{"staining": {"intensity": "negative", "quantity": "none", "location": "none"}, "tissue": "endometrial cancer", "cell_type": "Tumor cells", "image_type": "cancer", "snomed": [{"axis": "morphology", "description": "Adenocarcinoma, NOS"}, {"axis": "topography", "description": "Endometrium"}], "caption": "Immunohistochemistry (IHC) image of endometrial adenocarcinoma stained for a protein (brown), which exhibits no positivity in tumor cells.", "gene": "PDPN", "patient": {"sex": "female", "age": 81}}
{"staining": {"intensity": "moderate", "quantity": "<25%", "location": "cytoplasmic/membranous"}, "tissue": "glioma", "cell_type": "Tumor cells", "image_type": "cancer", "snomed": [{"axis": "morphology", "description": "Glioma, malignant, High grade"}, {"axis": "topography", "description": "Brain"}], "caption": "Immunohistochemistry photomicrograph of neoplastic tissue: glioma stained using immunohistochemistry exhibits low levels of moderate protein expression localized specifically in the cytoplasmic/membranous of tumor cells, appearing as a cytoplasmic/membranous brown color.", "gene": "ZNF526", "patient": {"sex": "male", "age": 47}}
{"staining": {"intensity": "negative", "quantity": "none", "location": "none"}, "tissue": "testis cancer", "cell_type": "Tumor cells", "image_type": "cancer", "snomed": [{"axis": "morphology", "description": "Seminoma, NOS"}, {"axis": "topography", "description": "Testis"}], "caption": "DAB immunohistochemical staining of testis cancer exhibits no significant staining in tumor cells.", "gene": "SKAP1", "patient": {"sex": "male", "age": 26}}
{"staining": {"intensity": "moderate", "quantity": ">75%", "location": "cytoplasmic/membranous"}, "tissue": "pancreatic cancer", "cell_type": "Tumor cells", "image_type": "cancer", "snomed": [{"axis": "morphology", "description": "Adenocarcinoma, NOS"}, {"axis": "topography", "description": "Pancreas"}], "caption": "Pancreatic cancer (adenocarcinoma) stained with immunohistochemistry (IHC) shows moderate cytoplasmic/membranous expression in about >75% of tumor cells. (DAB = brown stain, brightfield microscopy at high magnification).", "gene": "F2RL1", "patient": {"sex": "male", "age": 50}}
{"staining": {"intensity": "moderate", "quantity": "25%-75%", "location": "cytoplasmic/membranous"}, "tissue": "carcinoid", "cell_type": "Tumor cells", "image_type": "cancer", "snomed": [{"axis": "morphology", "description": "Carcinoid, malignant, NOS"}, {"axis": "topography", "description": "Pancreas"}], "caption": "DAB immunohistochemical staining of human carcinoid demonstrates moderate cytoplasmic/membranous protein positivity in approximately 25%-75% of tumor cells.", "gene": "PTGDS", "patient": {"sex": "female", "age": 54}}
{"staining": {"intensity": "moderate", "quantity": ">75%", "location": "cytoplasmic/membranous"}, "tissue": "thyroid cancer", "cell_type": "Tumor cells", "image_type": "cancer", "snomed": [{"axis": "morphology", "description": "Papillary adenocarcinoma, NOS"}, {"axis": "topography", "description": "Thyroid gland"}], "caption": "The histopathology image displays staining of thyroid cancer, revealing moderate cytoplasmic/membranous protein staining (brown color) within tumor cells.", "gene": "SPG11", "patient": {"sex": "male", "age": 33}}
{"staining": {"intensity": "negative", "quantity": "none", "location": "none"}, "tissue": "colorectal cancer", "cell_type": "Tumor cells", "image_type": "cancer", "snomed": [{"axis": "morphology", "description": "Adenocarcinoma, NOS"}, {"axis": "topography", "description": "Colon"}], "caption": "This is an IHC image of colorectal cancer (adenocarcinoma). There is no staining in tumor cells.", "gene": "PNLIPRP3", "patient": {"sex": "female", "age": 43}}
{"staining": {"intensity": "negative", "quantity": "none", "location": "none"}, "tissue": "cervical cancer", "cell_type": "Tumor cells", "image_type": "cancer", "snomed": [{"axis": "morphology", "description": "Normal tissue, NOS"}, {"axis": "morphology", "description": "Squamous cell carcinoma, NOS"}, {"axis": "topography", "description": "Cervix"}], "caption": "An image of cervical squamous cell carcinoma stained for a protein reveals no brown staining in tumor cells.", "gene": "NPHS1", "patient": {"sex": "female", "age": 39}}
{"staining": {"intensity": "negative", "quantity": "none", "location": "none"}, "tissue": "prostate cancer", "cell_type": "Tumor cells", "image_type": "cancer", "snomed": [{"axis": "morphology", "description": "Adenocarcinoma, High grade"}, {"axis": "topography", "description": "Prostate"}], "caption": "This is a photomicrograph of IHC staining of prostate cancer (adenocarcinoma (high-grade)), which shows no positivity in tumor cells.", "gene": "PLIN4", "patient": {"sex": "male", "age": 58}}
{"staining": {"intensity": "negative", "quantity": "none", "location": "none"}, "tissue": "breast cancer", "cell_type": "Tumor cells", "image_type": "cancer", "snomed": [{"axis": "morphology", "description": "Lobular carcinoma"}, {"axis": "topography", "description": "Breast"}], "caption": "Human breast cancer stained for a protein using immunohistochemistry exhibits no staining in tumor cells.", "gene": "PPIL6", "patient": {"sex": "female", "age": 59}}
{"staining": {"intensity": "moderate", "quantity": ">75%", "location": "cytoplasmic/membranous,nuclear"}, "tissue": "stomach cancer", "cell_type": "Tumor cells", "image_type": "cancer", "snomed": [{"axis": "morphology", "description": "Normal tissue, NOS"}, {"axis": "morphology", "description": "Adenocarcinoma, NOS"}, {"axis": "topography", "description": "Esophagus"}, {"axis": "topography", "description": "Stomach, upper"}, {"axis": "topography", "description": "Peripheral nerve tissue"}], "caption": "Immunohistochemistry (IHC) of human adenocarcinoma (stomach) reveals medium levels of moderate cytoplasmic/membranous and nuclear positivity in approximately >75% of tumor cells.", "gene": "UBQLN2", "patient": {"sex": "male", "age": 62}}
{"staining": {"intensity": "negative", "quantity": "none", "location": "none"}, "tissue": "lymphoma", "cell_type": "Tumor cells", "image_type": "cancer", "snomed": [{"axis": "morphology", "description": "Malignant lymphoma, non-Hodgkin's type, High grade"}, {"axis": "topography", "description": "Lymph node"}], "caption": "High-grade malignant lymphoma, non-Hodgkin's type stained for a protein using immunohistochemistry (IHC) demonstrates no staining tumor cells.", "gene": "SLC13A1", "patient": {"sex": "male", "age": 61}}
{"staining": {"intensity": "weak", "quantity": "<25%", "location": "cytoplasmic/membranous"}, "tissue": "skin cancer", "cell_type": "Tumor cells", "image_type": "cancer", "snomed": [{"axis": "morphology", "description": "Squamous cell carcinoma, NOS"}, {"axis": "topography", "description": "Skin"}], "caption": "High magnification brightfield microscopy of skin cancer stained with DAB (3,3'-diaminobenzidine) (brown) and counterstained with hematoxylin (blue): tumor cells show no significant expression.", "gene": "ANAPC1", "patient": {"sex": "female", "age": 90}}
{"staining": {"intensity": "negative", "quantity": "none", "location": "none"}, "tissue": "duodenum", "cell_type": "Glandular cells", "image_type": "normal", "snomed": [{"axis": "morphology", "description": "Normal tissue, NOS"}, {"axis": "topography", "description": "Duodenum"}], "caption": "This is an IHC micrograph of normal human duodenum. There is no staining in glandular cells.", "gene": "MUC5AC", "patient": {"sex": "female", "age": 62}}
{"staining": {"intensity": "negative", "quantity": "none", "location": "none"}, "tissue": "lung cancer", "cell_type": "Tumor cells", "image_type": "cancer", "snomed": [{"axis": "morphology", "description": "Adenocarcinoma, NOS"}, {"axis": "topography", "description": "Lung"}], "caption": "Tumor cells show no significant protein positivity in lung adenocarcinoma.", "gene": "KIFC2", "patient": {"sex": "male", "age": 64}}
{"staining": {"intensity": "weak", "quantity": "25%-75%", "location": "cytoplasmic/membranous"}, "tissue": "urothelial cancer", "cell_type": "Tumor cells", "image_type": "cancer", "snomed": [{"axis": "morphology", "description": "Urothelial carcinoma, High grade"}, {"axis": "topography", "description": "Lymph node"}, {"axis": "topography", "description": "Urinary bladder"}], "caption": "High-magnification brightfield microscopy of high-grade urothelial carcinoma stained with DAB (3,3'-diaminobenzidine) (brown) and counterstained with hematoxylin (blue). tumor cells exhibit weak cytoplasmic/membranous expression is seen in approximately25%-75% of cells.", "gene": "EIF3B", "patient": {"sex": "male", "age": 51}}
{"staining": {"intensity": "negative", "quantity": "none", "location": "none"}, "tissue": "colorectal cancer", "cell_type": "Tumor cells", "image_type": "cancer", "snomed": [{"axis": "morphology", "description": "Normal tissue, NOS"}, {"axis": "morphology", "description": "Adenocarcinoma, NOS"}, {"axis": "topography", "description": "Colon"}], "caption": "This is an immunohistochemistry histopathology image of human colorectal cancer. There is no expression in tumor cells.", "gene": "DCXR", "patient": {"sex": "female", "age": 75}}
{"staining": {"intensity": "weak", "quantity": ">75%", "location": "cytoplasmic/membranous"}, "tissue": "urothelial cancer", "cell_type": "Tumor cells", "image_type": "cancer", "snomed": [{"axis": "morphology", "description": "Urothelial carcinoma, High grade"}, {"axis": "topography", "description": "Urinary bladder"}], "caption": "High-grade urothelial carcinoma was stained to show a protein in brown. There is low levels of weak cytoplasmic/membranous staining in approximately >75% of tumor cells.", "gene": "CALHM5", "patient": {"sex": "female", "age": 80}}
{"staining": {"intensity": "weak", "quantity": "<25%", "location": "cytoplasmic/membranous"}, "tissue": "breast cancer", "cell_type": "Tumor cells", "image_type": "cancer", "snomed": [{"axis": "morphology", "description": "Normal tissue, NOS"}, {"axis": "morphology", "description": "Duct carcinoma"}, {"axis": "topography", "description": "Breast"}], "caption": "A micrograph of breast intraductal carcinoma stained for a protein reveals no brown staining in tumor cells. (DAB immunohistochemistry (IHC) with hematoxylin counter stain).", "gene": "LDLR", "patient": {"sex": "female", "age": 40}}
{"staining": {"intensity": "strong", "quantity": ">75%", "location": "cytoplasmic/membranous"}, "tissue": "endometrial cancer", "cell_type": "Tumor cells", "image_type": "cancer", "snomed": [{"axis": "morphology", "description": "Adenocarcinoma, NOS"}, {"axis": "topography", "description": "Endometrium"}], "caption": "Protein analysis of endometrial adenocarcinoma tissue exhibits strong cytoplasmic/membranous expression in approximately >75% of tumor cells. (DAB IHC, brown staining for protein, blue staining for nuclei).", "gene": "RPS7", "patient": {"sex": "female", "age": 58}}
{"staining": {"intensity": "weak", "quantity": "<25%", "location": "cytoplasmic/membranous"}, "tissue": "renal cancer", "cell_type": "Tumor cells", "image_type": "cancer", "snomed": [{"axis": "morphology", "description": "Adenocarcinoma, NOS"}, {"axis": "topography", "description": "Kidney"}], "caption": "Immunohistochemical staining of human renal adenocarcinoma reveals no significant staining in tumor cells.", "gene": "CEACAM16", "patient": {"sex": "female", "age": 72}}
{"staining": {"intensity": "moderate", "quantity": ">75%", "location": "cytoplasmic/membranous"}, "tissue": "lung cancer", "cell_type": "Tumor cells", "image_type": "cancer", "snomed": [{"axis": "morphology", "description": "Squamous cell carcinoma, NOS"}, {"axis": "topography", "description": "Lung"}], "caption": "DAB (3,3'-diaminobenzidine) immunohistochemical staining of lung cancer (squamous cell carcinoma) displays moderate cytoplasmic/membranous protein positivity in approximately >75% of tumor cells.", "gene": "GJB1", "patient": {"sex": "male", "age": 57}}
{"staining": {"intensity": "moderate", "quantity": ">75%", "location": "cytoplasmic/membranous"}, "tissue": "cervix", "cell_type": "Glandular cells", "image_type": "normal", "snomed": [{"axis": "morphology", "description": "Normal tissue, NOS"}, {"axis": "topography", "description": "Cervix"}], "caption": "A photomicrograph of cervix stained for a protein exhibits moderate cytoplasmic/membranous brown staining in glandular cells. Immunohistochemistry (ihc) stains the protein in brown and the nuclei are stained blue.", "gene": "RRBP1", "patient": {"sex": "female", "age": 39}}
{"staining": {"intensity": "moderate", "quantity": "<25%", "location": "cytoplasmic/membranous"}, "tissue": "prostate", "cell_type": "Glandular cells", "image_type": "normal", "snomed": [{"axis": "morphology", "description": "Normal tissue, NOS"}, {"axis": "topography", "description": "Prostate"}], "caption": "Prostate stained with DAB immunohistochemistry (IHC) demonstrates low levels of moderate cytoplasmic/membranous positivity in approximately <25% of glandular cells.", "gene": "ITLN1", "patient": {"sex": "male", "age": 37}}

====

■ **Assignment**:
Verbatim output is expected for the lines from the start of the data to the line in which "staining of testis" appears, both included.

■ **Reply**:
{"staining": {"intensity": "negative", "quantity": "none", "location": "none"}, "tissue": "endometrial cancer", "cell_type": "Tumor cells", "image_type": "cancer", "snomed": [{"axis": "morphology", "description": "Adenocarcinoma, NOS"}, {"axis": "topography", "description": "Endometrium"}], "caption": "Immunohistochemistry (IHC) image of endometrial adenocarcinoma stained for a protein (brown), which exhibits no positivity in tumor cells.", "gene": "PDPN", "patient": {"sex": "female", "age": 81}}
{"staining": {"intensity": "moderate", "quantity": "<25%", "location": "cytoplasmic/membranous"}, "tissue": "glioma", "cell_type": "Tumor cells", "image_type": "cancer", "snomed": [{"axis": "morphology", "description": "Glioma, malignant, High grade"}, {"axis": "topography", "description": "Brain"}], "caption": "Immunohistochemistry photomicrograph of neoplastic tissue: glioma stained using immunohistochemistry exhibits low levels of moderate protein expression localized specifically in the cytoplasmic/membranous of tumor cells, appearing as a cytoplasmic/membranous brown color.", "gene": "ZNF526", "patient": {"sex": "male", "age": 47}}
{"staining": {"intensity": "negative", "quantity": "none", "location": "none"}, "tissue": "testis cancer", "cell_type": "Tumor cells", "image_type": "cancer", "snomed": [{"axis": "morphology", "description": "Seminoma, NOS"}, {"axis": "topography", "description": "Testis"}], "caption": "DAB immunohistochemical staining of testis cancer exhibits no significant staining in tumor cells.", "gene": "SKAP1", "patient": {"sex": "male", "age": 26}}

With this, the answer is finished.